Eighteen patients with hypertension in whom all known causes of elevated blood pressure levels had been ruled out were studied during a low-sodium diet for seven days, a high-sodium diet for seven days and after the oral administration of furosemide. They were classified as “salt-sensitive” (SS) or “nonsalt-sensitive” (NSS) from the increase in 24-hour averages of mean blood pressure with changes in sodium intake from 9 meq to 249 meq/day (15.1 ± 1.2 (SE) mm Hg (SS) versus 2.7 ± 0.9 mm Hg (NSS), (p < 0.001)). With a highsodium diet, SS patients gained more weight (p < 0.001), retained more sodium (p < 0.05), had a greater increase in cardiac output (p < 0.05), showed higher plasma norepinephrine levels on day 4 (p < 0.05), showed lesser decrements in PRA and plasma aldosterone concentration than the NSS patients, and showed no change in urinary prostaglandin E 2 (PGE 2) which decreased (p < 0.01) in the NSS patients.
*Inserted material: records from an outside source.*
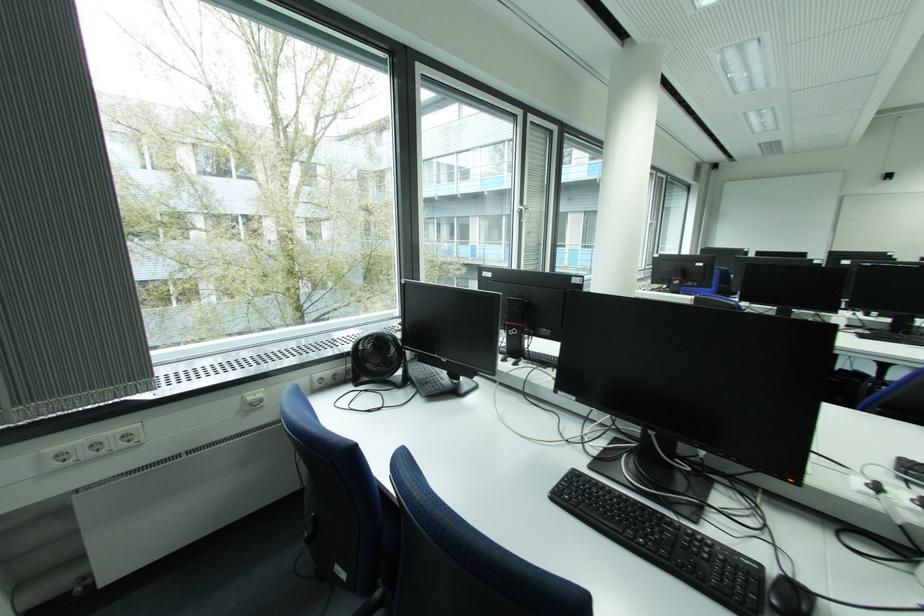
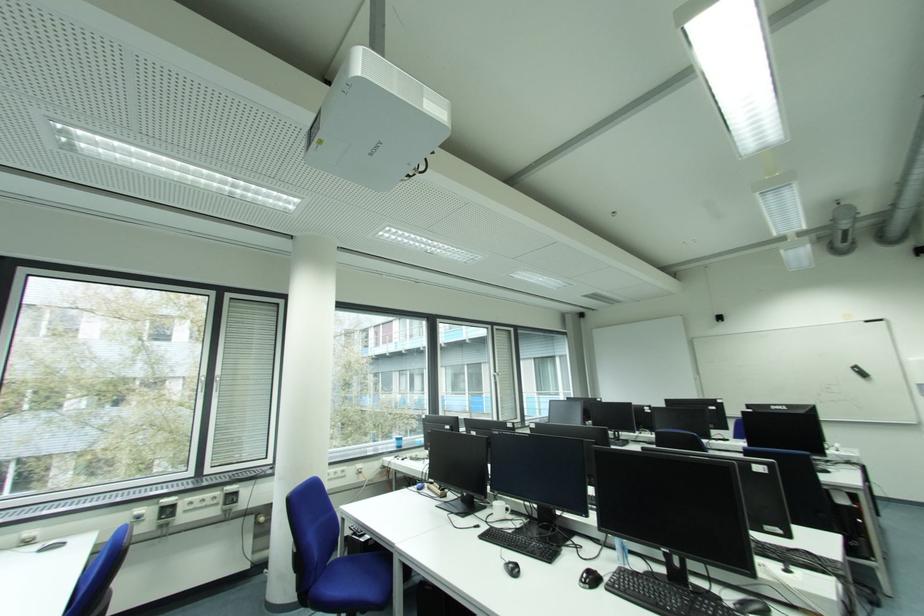
Question: What movement of the cameraman would produce the second image?

Choices:
 (A) Left
 (B) Right
 (C) Forward
 (D) Backward

Answer: (B)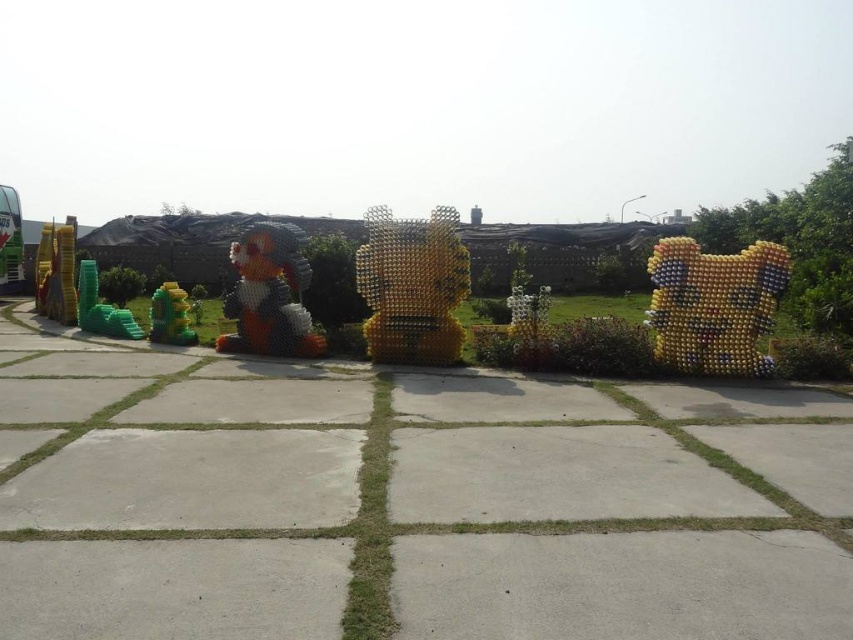
You are standing in front of the sculptures and want to place a new multicolored plastic bottle at right. However, there is already a multicolored plastic bottle at center. Where should you place the new bottle to avoid overlapping with the existing one?

The multicolored plastic bottle at right is located below the multicolored plastic bottle at center, so placing the new bottle above the multicolored plastic bottle at center would avoid overlapping.

Consider the image. You are an art curator planning to move the shiny green toy at lower left closer to the yellow metallic sculpture at center. Considering their sizes, which object will occupy more space after the move?

The yellow metallic sculpture at center will occupy more space than the shiny green toy at lower left because it has a larger size.

You are a photographer setting up for a shoot. You want to capture both the yellow metallic sculpture at center and the shiny green toy at lower left in the same frame without any obstructions. Based on their positions, which object should you focus on first to ensure both are visible?

The yellow metallic sculpture at center is in front of the shiny green toy at lower left, so you should focus on the shiny green toy at lower left first to ensure both are visible in the frame without obstruction.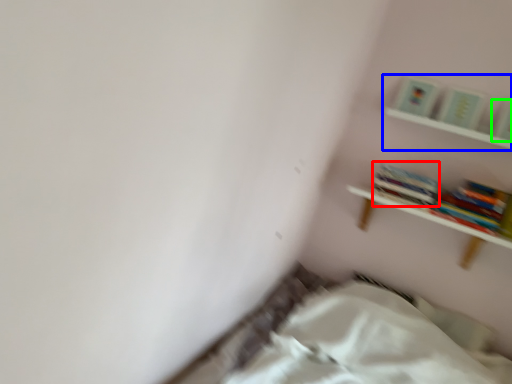
Question: Which object is the closest to the book (highlighted by a red box)? Choose among these: shelf (highlighted by a blue box) or paperback book (highlighted by a green box).

Choices:
 (A) shelf
 (B) paperback book

Answer: (A)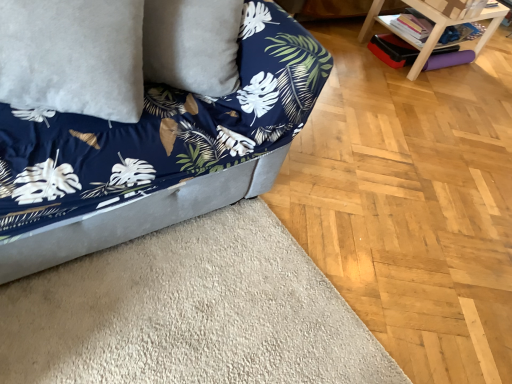
Question: From the image's perspective, is wooden table at upper right above velvet blue couch at lower left?

Choices:
 (A) no
 (B) yes

Answer: (B)

Question: Is wooden table at upper right looking in the opposite direction of velvet blue couch at lower left?

Choices:
 (A) yes
 (B) no

Answer: (B)

Question: From a real-world perspective, is wooden table at upper right physically above velvet blue couch at lower left?

Choices:
 (A) no
 (B) yes

Answer: (A)

Question: Considering the relative positions of wooden table at upper right and velvet blue couch at lower left in the image provided, is wooden table at upper right to the left of velvet blue couch at lower left from the viewer's perspective?

Choices:
 (A) yes
 (B) no

Answer: (B)

Question: Can you confirm if wooden table at upper right is wider than velvet blue couch at lower left?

With furosemide, SS patients showed greater decrements in cardiac output (p < 0.05) and showed no change in urinary PGE 2, whereas NSS patients showed increases (p < 0.01). Results suggest that the greater increase in blood pressure in SS patients with sodium loading can be attributed to greater sodium retention, leading in turn to an increase in cardiac output. The persistence of autonomic “drive” in the SS patients may contribute to the relative sodium retention with sodium loads and the increase in blood pressure.